• TEXT EXCERPT:
-*-*-
SSET had developed a reputation as a leading provider of satellite systems
engineering services, as a provider of other consulting and engineering services
to companies in the telecommunications industry, and had developed an expertise
in the providing of services to customers seeking authority to operate such
systems through the competitive process which had been in effect at the FCC
through 1986. Starting in 1986, the Commission developed a lottery process for
the selection of a particular applicant among multiple applicants for
metropolitan service areas ("MSAs"), and later for the award to an applicant
from multiple applications for rural service areas ("RSAs"). In the
establishment of the lottery process, the Commission promulgated various rules,
including rules intended, among other things, to reduce "speculation" in lottery
applications through the filing and subsequent sale of applications, and the
filing of multiple applications by the same applicant for the same market area.
R-2. In 1986, SSET caused the formation of CTSI as a wholly-owned
subsidiary of SSET, and then used CTSI as SSET's corporate entity as an
applicant for the award of cellular licenses in certain of the MSA markets, and
subsequently as the applicant for various RSA markets. SSET prepared
applications for CTSI and CTSI filed with the Commission for various RSA
markets, correctly disclosing, as required by applicable rules, the parent
subsidiary relationship between SSET and CTSI, and the principal officers of
SSET and CTSI.
-*-*-
• RECORDS SUPPLIED:
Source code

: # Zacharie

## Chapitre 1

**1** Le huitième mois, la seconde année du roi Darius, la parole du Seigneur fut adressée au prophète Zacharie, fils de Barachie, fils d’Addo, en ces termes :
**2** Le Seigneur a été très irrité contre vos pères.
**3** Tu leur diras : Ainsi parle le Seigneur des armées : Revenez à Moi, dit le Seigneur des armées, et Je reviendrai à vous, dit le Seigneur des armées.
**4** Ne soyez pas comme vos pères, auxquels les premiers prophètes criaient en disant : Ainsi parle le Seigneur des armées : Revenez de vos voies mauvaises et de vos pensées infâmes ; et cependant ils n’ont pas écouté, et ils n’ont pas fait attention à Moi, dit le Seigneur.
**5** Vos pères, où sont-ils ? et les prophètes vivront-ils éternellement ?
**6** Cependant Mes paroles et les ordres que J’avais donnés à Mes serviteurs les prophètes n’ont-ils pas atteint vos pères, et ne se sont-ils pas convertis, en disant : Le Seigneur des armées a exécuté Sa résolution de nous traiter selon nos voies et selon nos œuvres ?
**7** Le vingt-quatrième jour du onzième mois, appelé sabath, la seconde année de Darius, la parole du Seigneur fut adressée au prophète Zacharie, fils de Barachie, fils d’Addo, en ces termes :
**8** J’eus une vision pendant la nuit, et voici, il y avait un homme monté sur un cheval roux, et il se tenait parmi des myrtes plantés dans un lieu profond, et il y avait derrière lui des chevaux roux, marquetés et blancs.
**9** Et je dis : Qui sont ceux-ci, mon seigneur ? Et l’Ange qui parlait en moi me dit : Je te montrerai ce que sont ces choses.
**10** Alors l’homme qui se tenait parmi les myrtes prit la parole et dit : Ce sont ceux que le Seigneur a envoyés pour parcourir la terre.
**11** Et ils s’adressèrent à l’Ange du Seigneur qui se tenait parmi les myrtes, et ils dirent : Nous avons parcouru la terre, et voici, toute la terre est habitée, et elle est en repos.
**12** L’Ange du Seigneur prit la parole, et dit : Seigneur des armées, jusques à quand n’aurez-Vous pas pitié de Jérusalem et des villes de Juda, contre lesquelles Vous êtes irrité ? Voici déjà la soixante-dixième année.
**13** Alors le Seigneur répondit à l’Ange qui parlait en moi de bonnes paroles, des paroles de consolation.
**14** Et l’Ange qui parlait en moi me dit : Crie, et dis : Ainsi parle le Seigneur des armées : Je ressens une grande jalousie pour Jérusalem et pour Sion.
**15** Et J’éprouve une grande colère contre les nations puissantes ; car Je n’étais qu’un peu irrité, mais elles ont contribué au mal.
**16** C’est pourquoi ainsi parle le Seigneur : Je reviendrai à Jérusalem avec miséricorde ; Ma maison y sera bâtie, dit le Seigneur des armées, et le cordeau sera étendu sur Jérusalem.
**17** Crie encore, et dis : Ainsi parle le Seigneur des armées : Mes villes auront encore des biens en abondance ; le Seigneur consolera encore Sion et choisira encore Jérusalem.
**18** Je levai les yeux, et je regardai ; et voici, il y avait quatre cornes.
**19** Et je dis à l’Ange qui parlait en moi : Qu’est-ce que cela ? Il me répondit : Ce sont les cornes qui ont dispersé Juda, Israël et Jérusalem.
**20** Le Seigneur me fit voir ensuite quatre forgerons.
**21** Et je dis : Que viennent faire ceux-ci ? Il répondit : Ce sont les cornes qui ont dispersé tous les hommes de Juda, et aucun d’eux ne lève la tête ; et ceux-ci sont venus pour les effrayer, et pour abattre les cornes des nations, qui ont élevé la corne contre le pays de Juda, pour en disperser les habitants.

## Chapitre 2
-*-*-
• DIRECTIONS:
**1.** Quote the stretch of the SSET excerpt from "R-2. In 1986, SSET" through "SSET and CTSI.".
**2.** For each statement, answer yes or no depending on whether the SSET excerpt agrees with it, and back each answer with the deciding words quoted from the excerpt. (a) CTSI was formed in 1986 as a wholly-owned subsidiary of SSET. (b) The lottery process was applied to rural service areas before metropolitan service areas. (c) The applications filed for CTSI failed to disclose the parent subsidiary relationship between SSET and CTSI.

• REPLIES:
**1.**
R-2. In 1986, SSET caused the formation of CTSI as a wholly-owned
subsidiary of SSET, and then used CTSI as SSET's corporate entity as an
applicant for the award of cellular licenses in certain of the MSA markets, and
subsequently as the applicant for various RSA markets. SSET prepared
applications for CTSI and CTSI filed with the Commission for various RSA
markets, correctly disclosing, as required by applicable rules, the parent
subsidiary relationship between SSET and CTSI, and the principal officers of
SSET and CTSI.

**2.**
(a) Yes: "In 1986, SSET caused the formation of CTSI as a wholly-owned subsidiary of SSET"
(b) No: "later for the award to an applicant from multiple applications for rural service areas"
(c) No: "correctly disclosing, as required by applicable rules, the parent subsidiary relationship between SSET and CTSI"